Hi David,

Thank you for your informative answer. To answer one of your question, the doubling of number of vertices is due to higher-resolution sampling of the (more of less) same shapes.

I found out that the slow-down is due to the use of acos function, kind of, which I use to compute the rays’ angles.

So my rays’ angles have this form:

ray ith’s angle = theta + i*alpha, and i’m given cos(theta), sin(theta), and alpha.

So I lazily and naively use acos to compute theta from cos(theta) like this

theta = acos(cos(theta)) if sin(theta) >= 0 and -acos(cos(theta)) otherwise.

After that I compute ray ith’s angle from the above formula and then cos(angle), sin(angle) to give to optix trace.

This works fine for the low-resolution case but slow down (10x) in the high-resolution case when number of primitives doubles. Then I realize that I can compute my ray’s angle without acos, using a rotation of v = (cos(theta), sin(theta)) by angle i*alpha. Then the high-resolution case is not slow anymore.

I dont suspect anything special about the implementations of acos, sin, and cos, (is there?), so the fact that my old method (using acos) works fine for the low-resolution shapes but somehow slow down with higher-resolution says that something else is wrong with my input, ie cos(theta), sin(theta).

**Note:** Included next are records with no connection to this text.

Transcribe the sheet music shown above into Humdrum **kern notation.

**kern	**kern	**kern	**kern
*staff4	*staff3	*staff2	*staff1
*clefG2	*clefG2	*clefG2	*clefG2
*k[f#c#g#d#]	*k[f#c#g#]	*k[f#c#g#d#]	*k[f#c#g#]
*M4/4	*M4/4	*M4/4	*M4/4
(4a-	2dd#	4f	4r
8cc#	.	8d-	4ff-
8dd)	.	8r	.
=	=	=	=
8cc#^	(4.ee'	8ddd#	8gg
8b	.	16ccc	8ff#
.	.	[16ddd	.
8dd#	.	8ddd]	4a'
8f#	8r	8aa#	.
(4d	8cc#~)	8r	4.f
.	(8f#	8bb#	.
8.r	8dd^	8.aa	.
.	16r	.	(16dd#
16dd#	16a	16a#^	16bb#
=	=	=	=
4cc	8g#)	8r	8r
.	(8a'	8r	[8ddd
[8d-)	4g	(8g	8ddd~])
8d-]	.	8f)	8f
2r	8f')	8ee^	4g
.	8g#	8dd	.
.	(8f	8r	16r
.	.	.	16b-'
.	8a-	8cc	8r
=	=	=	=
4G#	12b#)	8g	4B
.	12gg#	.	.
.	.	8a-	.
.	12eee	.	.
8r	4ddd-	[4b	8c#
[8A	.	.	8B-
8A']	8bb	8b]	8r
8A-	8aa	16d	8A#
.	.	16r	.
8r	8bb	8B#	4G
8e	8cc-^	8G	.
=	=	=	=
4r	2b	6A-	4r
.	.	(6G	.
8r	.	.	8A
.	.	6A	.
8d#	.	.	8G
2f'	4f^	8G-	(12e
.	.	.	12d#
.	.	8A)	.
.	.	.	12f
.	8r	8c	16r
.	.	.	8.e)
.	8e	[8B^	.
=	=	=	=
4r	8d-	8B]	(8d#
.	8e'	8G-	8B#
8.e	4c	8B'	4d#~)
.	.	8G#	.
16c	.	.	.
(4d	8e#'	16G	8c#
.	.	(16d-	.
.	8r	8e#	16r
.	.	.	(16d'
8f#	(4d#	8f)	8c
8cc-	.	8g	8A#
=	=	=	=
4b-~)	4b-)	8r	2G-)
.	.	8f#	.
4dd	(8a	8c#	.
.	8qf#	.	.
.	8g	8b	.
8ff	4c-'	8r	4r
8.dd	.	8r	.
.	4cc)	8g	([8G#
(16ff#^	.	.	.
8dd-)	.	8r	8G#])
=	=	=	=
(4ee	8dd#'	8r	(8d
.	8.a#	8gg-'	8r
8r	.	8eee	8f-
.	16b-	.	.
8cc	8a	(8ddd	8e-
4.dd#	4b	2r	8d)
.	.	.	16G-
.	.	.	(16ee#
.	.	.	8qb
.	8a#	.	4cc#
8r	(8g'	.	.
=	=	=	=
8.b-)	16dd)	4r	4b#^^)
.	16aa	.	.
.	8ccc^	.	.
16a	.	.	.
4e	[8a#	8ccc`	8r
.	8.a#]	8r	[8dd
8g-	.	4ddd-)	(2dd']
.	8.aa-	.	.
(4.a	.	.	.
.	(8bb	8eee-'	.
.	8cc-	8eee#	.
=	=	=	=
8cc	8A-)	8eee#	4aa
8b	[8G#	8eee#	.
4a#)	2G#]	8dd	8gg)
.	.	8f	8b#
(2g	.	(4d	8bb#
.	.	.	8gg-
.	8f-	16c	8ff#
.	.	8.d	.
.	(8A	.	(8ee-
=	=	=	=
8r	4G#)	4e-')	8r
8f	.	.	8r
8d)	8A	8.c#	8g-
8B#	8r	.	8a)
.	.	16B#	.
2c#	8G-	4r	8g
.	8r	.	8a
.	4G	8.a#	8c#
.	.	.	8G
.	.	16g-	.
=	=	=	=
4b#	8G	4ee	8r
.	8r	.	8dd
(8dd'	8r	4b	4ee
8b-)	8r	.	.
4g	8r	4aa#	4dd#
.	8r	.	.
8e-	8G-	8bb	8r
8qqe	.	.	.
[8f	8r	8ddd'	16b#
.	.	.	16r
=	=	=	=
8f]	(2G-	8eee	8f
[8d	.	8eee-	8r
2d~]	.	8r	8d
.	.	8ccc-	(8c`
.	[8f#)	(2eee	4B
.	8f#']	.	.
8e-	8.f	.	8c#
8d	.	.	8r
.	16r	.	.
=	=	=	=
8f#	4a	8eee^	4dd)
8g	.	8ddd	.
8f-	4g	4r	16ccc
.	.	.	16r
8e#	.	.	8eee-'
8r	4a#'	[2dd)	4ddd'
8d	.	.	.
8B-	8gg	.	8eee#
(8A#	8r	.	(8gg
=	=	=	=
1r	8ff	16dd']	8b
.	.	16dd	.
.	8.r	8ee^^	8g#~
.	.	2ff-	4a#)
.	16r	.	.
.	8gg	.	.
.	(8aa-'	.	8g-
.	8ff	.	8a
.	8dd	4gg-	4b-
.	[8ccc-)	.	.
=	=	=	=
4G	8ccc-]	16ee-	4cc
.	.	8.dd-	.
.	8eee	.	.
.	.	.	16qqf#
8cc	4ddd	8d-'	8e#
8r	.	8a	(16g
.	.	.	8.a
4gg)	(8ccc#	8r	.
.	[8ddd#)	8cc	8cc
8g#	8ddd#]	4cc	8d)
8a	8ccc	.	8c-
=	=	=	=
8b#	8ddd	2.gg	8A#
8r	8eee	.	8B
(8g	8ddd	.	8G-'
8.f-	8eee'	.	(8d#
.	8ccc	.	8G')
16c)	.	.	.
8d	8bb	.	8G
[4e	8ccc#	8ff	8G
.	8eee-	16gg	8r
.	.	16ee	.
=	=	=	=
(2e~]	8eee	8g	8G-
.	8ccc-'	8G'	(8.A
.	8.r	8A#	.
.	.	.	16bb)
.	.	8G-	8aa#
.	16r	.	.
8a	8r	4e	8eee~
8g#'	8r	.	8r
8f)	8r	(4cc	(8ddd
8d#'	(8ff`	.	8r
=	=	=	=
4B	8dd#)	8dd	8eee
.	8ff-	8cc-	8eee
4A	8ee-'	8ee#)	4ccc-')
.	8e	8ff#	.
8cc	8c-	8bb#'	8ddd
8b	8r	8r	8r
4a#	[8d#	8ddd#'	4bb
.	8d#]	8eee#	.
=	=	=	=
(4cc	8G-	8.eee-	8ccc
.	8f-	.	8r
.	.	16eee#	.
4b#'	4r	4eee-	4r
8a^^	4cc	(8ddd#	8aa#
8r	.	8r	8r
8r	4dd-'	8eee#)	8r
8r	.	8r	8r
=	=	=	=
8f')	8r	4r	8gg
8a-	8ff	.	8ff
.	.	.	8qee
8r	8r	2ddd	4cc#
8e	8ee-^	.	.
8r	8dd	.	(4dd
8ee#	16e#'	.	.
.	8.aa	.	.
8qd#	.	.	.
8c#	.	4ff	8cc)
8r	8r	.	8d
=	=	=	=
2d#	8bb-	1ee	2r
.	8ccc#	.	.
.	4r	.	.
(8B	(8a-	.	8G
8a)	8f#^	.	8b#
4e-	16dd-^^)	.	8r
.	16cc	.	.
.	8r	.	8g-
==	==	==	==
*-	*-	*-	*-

Also, in the process of profiling, I time the other parts too, like initialization of optix contex, building gas, creating modules, creating program groups, linking pipelines, and setting sbt. I notice that initialization of the context, building gas, and creating modules are most time consuming. Interestingly, their timings change (get faster), as I run my program many times. What’s the explanation for this? Is creating modules where/when optix kernels are compiled by JIT compilation?